Replication-Competent Adenovirus (RCA) assay in A549 cells: The standard method to determine the presence of RCA is to inoculate A549 cells with a sample of the viral stock. Since A549 cells are very readily infected by adenovirus but do not express the E1 gene, no plaque will form unless viral particles that have acquired the E1 gene are present. The sensitivity of this method is limited by the cytotoxic effects of the replication-deficient virus on the A549 cells, which limits the number of particles that can be added to the cultured cells. Approximately 1 RCA per 10^6 viral particles (determined spectrophotometrically) can be detected by this method.

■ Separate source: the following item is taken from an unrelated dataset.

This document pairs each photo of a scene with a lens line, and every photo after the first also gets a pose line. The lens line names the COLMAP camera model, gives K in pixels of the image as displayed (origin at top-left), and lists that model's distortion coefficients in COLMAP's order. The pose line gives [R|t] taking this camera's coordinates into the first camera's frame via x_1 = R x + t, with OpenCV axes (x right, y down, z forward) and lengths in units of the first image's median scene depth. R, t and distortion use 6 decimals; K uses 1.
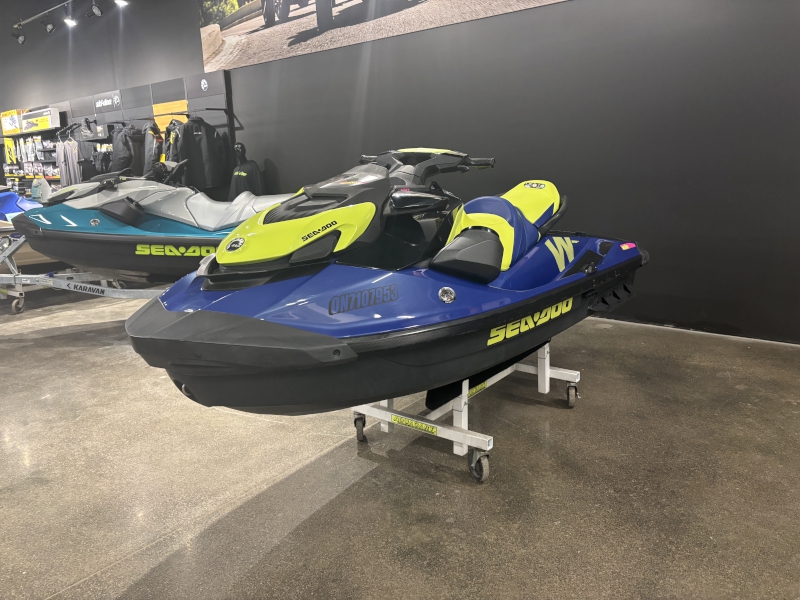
lens RADIAL K [[601.1, 0, 400.0], [0, 601.1, 300.0], [0, 0, 1]] dist [0.107690, -0.137470]
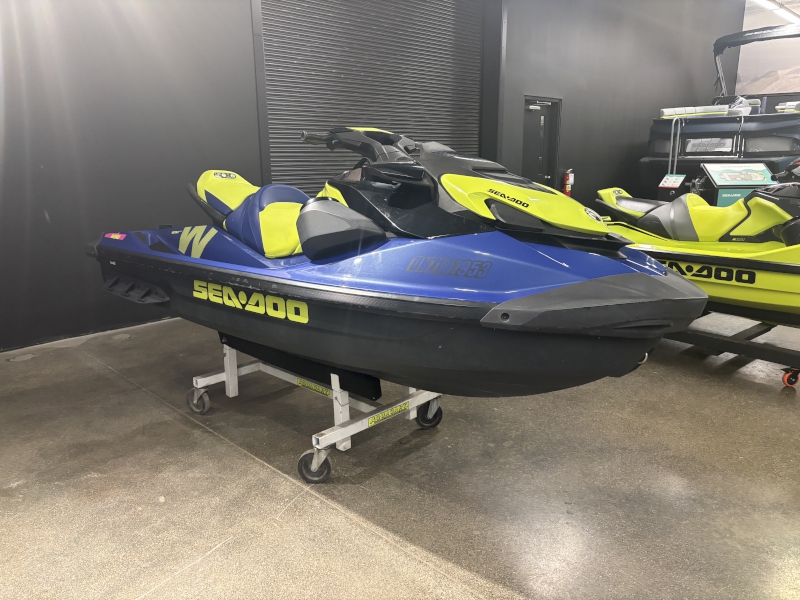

Replication-Competent Adenovirus (RCA) assay by PCR: The DNA purified from viral particles is used as a template for a PCR procedure in which E1 gene specific primers are used to detect the presence of the E1 gene. The sensitivity of this method is limited by the amount of template DNA that can be added. Greater sensitivity (10-fold) can be achieved by doing 10 replicate PCR reactions. The PCR procedure to detect the presence of RCA is faster and more sensitive than the assay that employs A549 cells and is recommended before amplification of a viral stock.
Plaque assay with Plaque Forming Units (PFU): The abundance of adenoviral particles can be determined in a variety of ways. Two of the most useful are the spectrophotometric method, which is fast and highly reproducible, and the plaque assay, which estimates the number of infectious particles that are present. The plaque assay is performed by treating host cells in which the virus can replicate with serial dilutions of the virus preparation for several days. During the incubation, infected cells grow new viral particles that infect neighboring cells, which die and release more adenovirus until a plaque becomes visible. The plaque assay is slower and less reproducible than the spectrophotometric assay, but it provides a result that may be a more realistic estimate of the number of viral particles needed to evoke a biological response. A normal ratio between the spectrophotometric and plaque assay results indicates that a purified viral product is not contaminated with UV absorbent material.